By Carien Du Plessis

PRETORIA (Reuters) -South Africa’s foreign minister on Monday deflected criticism of joint military drills planned with Russia and China, saying that hosting such exercises with “friends” was the “natural course of relations.”

Naledi Pandor made her comments during a meeting with Russian Foreign Minister Sergei Lavrov, who was visiting South Africa 11 months after Russia’s invasion of Ukraine.

A South African official, who declined to be identified because they were not authorised to speak, said Lavrov would afterwards visit Eswatini, Botswana and Angola.

South Africa is one of Russia’s most important allies on a continent divided over the invasion and Western attempts to isolate Moscow because of its military actions.

Lavrov visited a day before U.S. Treasury Secretary Janet Yellen was due to arrive in South Africa, part of a lengthy trip to the continent designed to shore up ties with the United States.

In Washington, the White House expressed worry about South Africa’s military plans.

“The United States has concerns about any country … exercising with Russia as Russia wages a brutal war against Ukraine,” White House press secretary Karine Jean-Pierre said.

She said she had no information to provide about conversations with South Africa on the matter.

Some opposition parties and South Africa’s small Ukrainian community have said that hosting Lavrov is insensitive.

FEBRUARY DRILLS

South Africa says it is impartial on the Ukraine conflict and has abstained from voting on U.N. resolutions on the war.
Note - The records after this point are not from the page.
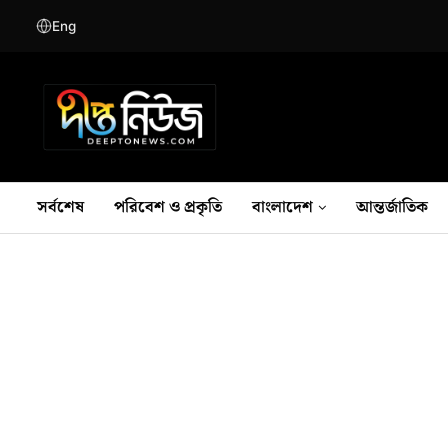
Eng
সর্বশেষ
পরিবেশ ও প্রকৃতি
বাংলাদেশ
আন্তর্জাতিক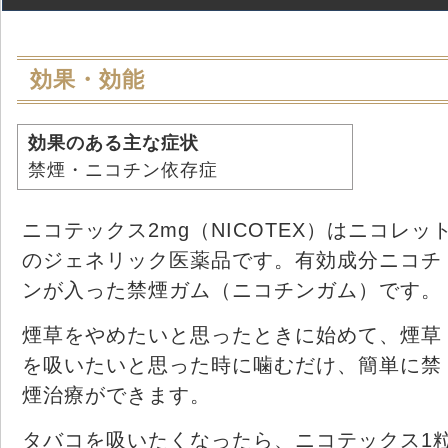
効果・効能
効果のある主な症状
禁煙・ニコチン依存症
ニコテックス2mg（NICOTEX）はニコレッ
のジェネリック医薬品です。有効成分ニコチ
ンが入った禁煙ガム（ニコチンガム）です。
煙草をやめたいと思ったときに始めて、煙草
を吸いたいと思った時に噛むだけ、簡単に禁
煙治療ができます。
タバコを吸いたくなったら、ニコテックス1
It has close ties with Moscow, a friend of the governing African National Congress when it was a liberation movement opposing white minority rule, and will host a joint exercise with Russia and China on its east coast from Feb. 17-27.
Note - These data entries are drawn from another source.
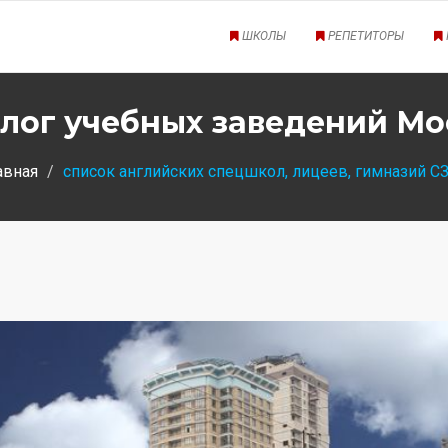
ШКОЛЫ
РЕПЕТИТОРЫ
лог учебных заведений М
авная
список английских спецшкол, лицеев, гимназий С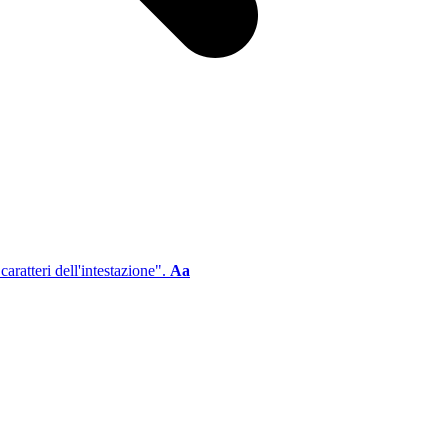
aratteri dell'intestazione".
Aa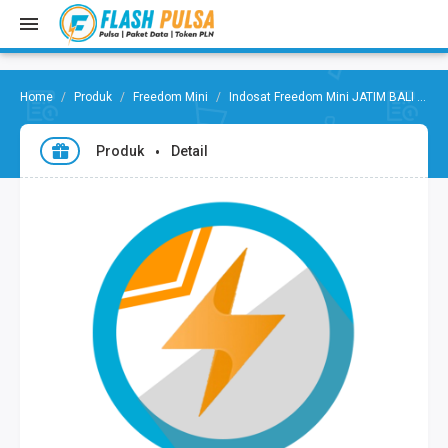
Produk
Freedom Mini
Indosat Freedom Mini JATIM BALI
Fr
Produk
Detail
“All countries conduct military exercises with friends worldwide. It’s the natural course of relations,” Pandor, alongside Lavrov, told reporters in the capital, Pretoria.
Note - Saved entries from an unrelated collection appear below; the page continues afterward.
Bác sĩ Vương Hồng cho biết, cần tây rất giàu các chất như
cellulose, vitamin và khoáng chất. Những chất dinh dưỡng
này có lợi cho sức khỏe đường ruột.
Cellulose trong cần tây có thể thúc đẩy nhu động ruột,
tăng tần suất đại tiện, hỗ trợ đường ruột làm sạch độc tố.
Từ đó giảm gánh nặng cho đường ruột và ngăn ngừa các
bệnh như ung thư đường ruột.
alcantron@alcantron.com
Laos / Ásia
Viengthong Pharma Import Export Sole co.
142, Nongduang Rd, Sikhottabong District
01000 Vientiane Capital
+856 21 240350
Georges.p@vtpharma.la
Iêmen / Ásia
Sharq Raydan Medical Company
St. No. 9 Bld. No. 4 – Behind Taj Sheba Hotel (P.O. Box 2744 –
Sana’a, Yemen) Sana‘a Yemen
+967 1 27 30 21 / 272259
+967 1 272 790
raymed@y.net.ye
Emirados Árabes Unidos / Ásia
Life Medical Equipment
The exercise will be under way on Feb. 24, the anniversary of what Russia calls its “special military operation”. Ukraine and its allies accuse Russia of an imperial-style land grab from its neighbour and fellow ex-Soviet republic.

South African President Cyril Ramaphosa’s government has expressed a desire to mediate in the Ukraine conflict as a neutral party.

Pandor emphasised that, though South Africa had initially called on Russia to withdraw from Ukraine unilaterally, that was no longer its position.

“To repeat that … to Mr Lavrov today would make me appear quite simplistic and infantile, given the massive transfer of arms (to Ukraine) … and all that has occurred (since),” she said.

NEUTRALITY

South Africa has little trade with Russia but champions a world view – favoured by China and Russia – that seeks to undo perceived U.S.-hegemony in favour of a “multipolar” world in which geopolitical power is more diffuse.

Lavrov said the military drills were transparent and that Russia, China and South Africa had provided all relevant information.

The South African armed forces said last week the exercise was a “means to strengthen the already flourishing relations between South Africa, Russia and China”.

Russia’s TASS news agency reported on Monday that a Russian warship armed with new generation hypersonic cruise weapons would take part in the drills.

Lavrov was visiting ahead of a Russia-Africa summit in July. There was no official public comment from the Ukrainian embassy but officials said it had asked the South African government to help push a Ukrainian peace plan.

Pandor has said South Africa will not be dragged into taking sides, and has accused the West of condemning Russia while ignoring issues such as Israel’s occupation of Palestinian territory.

“As South Africa, we consistently articulate that we will always stand ready to support the peaceful resolution of conflicts on the (African) continent and throughout the globe,” Pandor said in earlier remarks on Monday.